Die Kiste: Wein

Während von draußen der Sturm an die Fenster knallt, jene, die Herr Nipp auf Kippe hat, übel klappern lässt, und an den Türen rüttelt, erscheint es ihm ganz gemütlich auf seiner bloßen Matratze, die er sich vom Bettgestell heruntergezogen hat. Nur manchmal zuckt er mit laut pochendem Herzen zusammen. Immer dann, wenn das aus den Märchen bekannte himmlische Kind so arg rüttelt, dass es zu knarzen beginnt. Zuweilen hat er den unbestimmten Eindruck, dass noch jemand in der Wohnung ist, einmal schaut er sogar nach.

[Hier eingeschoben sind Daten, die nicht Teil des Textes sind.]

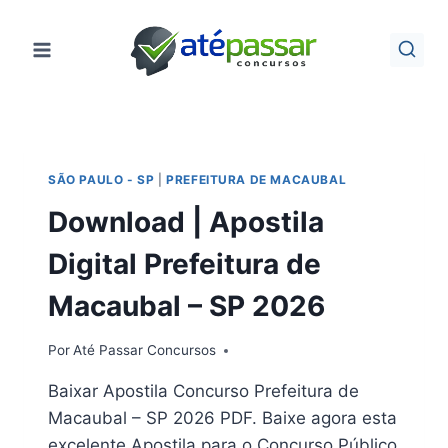
Pular
para
o
Conteúdo
SÃO PAULO - SP
|
PREFEITURA DE MACAUBAL
Download | Apostila
Digital Prefeitura de
Macaubal – SP 2026
Por
Até Passar Concursos
Baixar Apostila Concurso Prefeitura de
Macaubal – SP 2026 PDF. Baixe agora esta
excelente Apostila para o Concurso Público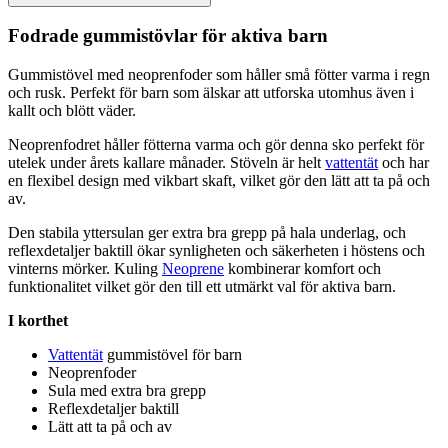
Fodrade gummistövlar för aktiva barn
Gummistövel med
neopren
foder som håller små fötter varma i regn
och rusk.
Pe
rfekt för barn som älskar att utforska utomhus även i
kallt och blött väder.
Neopren
fodret håller fötterna varma och gör denna sko
pe
rfekt för
utelek under årets kallare månader. Stöveln är helt
vattentät
och har
en flexibel design med vikbart skaft, vilket gör den lätt att ta på och
av.
Den stabila yttersulan ger extra bra gre
pp
på hala underlag, och
reflexdetaljer baktill ökar synligheten och säkerheten i höstens och
vinterns mörker. Kuling
Neoprene
kombinerar komfort och
funktionalitet vilket gör den till ett utmärkt val för aktiva barn.
I korthet
Vattentät
gummistövel för barn
Neopren
foder
Sula med extra bra gre
pp
Reflexdetaljer baktill
Lätt att ta på och av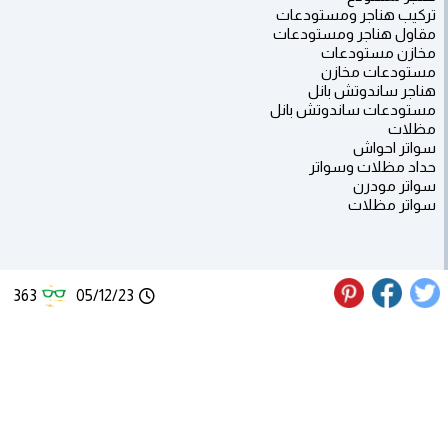
تركيب هناجر ومستودعات
مقاول هناجر ومستودعات
مخازن مستودعات
مستودعات مخازن
هناجر ساندوتش بانل
مستودعات ساندوتش بانل
مظلات
سواتر احواش
حداد مظلات وسواتر
سواتر مودرن
سواتر مظلات
363
05/12/23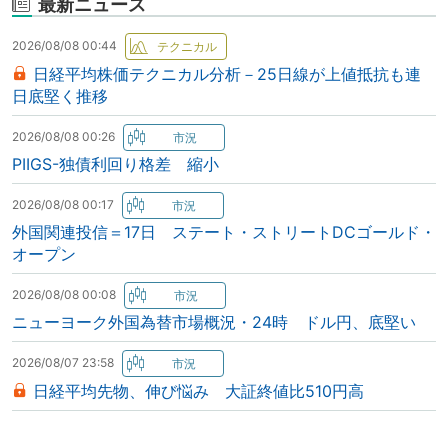
最新ニュース
2026/08/08 00:44
日経平均株価テクニカル分析－25日線が上値抵抗も連
日底堅く推移
2026/08/08 00:26
PIIGS-独債利回り格差 縮小
2026/08/08 00:17
外国関連投信＝17日 ステート・ストリートDCゴールド・
オープン
2026/08/08 00:08
ニューヨーク外国為替市場概況・24時 ドル円、底堅い
2026/08/07 23:58
日経平均先物、伸び悩み 大証終値比510円高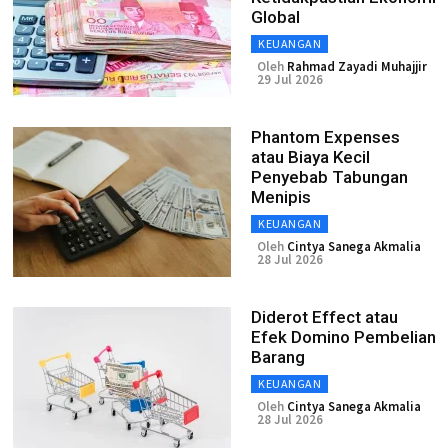
Global
KEUANGAN
Oleh
Rahmad Zayadi Muhajjir
29 Jul 2026
Phantom Expenses
atau Biaya Kecil
Penyebab Tabungan
Menipis
KEUANGAN
Oleh
Cintya Sanega Akmalia
28 Jul 2026
Diderot Effect atau
Efek Domino Pembelian
Barang
KEUANGAN
Oleh
Cintya Sanega Akmalia
28 Jul 2026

Er hat sich gemütlich eingemuckelt, liegt unter der beigen Decke, die Arme stützen seinen schweren Kopf. Er blickt in  die Flammen, neben sich steht ein Wein. Ein guter Bordeaux, den er unten im Schrank ausfindig gemacht hat. Was gibt es Schöneres. In die Flammen schauen und die Bilder fluten lassen. Die immer gleiche Bewegung der Feuerzungen, die aus dem Holz schießen, das nächste Stück lecken und auch dort Fuß fassen werden, auch dort ihre Vernichtungsarbeit schlagen, bis diese feste Masse ihre Integrität verliert, bis sie sich zu weißem Staub auflösen wird. Wieviele hundert und tausend Kilogramm hat er schon durch den Schlot gejagt. Alles Holz, das er selber geschlagen hatte. Ganze Wälder sind für diese Gemütlichkeit in den Ofen gewandert.

Sein Rücken ist mal wieder angeschlagen, eine falsche Bewegung, ein Ruck durch den gesamten Körper, Hexenschuss. Das erste Mal hatte er diesen Zustand damals, als die Eltern noch lebten, in deren Wohnzimmer. Er konnte sich plötzlich nicht mehr bewegen und blieb in einer lächerlichen Position hängen, alle lachten, dachten, er würde Spaß machen. Das aber war beim besten Willen kein Spaß, das war ernst. Ein ganz böser Hexenschuss.

Auch solche Gedanken gehen ihm durch den Kopf, an solchen Orten wie vor dem heimeligen Kaminofen ist kein Gedanke zu banal. Alles wird plötzlich wichtig, nichts nichtig. Das Hirn tritt seinen Flug über die Formen und Farben an, durch die in Süskinds Parfum so wunderbar beschriebenen Geruchslandschaften, die Gebirgsketten der Gefühle. Er sinniert über die Beziehungen und Überschneidungen der Sinne, jenes Synästhetische, das ihn zuweilen überkommt. Was haben Berührungen mit Farben zu tun, was Musik mit Formen? Ein kreisender Finger über der Hüfte kann da durchaus schon einmal ein rosafarbenes Barockdekor zeigen, aber nur, wenn man die Augen schließt und sich ohne Vorbehalte darauf einlässt. Er kümmert sich um die Zukunft, auch den nächsten Tag, dabei trinkt er in kleinen Schlucken ganz genießerisch seinen dunkel leuchtenden Wein, ganz nach dem Motto von Wilhelm Busch, welches er erst morgens aus seiner Kiste gezogen hatte: Rotwein ist für alte Knaben eine von den besten Gaben.